### Source passage

++++++++++++++++++++

Julie Bishop steps up lobbying to stop Great Barrier Reef being listed 'in danger'

This article is more than 9 years old

Australian foreign minister to use Lima climate talks to warn other nations that downgrading the reef’s world heritage status would set a ‘dangerous precedent’

Julie Bishop has intensified diplomatic efforts to avoid the Great Barrier Reef being deemed “in danger”, claiming any listing would set a “very dangerous precedent” that would affect other heritage sites around the world.

Bishop, who arrived in Lima for climate change talks on Tuesday, will use the trip to escalate Australia’s lobbying of other nations to avert the Great Barrier Reef being downgraded by Unesco’s world heritage committee next year.

The committee, comprised of experts from 20 countries, will decide whether the reef, which has lost half its coral cover in the past 30 years, should be listed as “in danger”.

Bishop said there is “no justification” for this to happen, warning it would have negative international ramifications.

“It would send a message around the world that even if you meet all of the criteria set out by the world heritage committee, there is still a risk that they will place an area on the in-danger list,” she told the Courier Mail.

“It would have significant implications for Australia but it would also set a very dangerous precedent for countries who don’t have the opportunity to take the action that Australia has.”

Referencing the sustained campaign by green groups to highlight the declining state of the reef, Bishop added: “Every country that has an environmental icon that activists seize upon would be at risk.”

++++++++++++++++++++

### Provided material
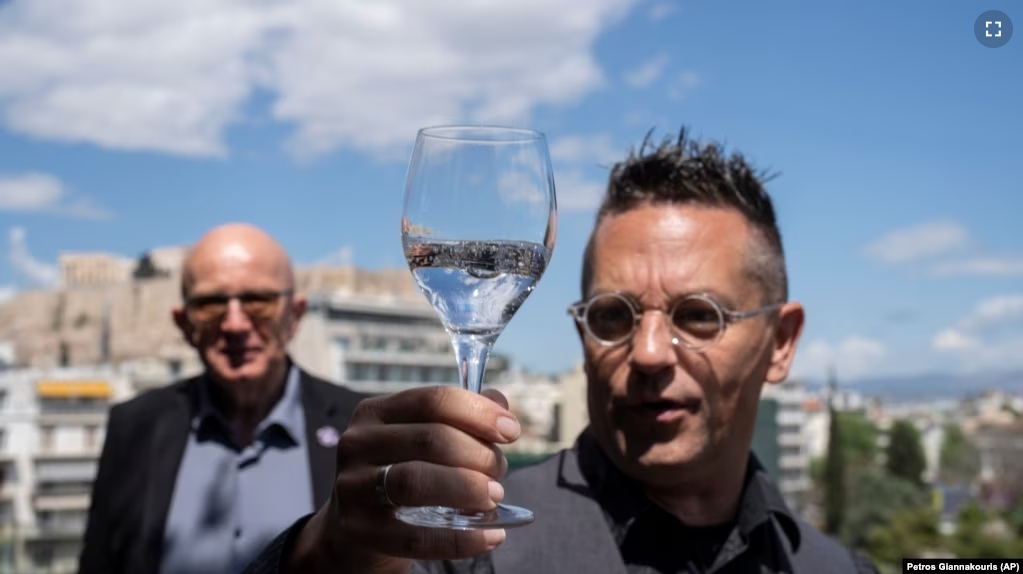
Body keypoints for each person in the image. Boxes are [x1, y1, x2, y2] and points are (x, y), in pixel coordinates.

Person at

++++++++++++++++++++

### Required work
Extract the part of the Great Barrier Reef article from "The committee, comprised" to "negative international ramifications.". The material comes from a separate source.

### Written response
The committee, comprised of experts from 20 countries, will decide whether the reef, which has lost half its coral cover in the past 30 years, should be listed as “in danger”.

Bishop said there is “no justification” for this to happen, warning it would have negative international ramifications.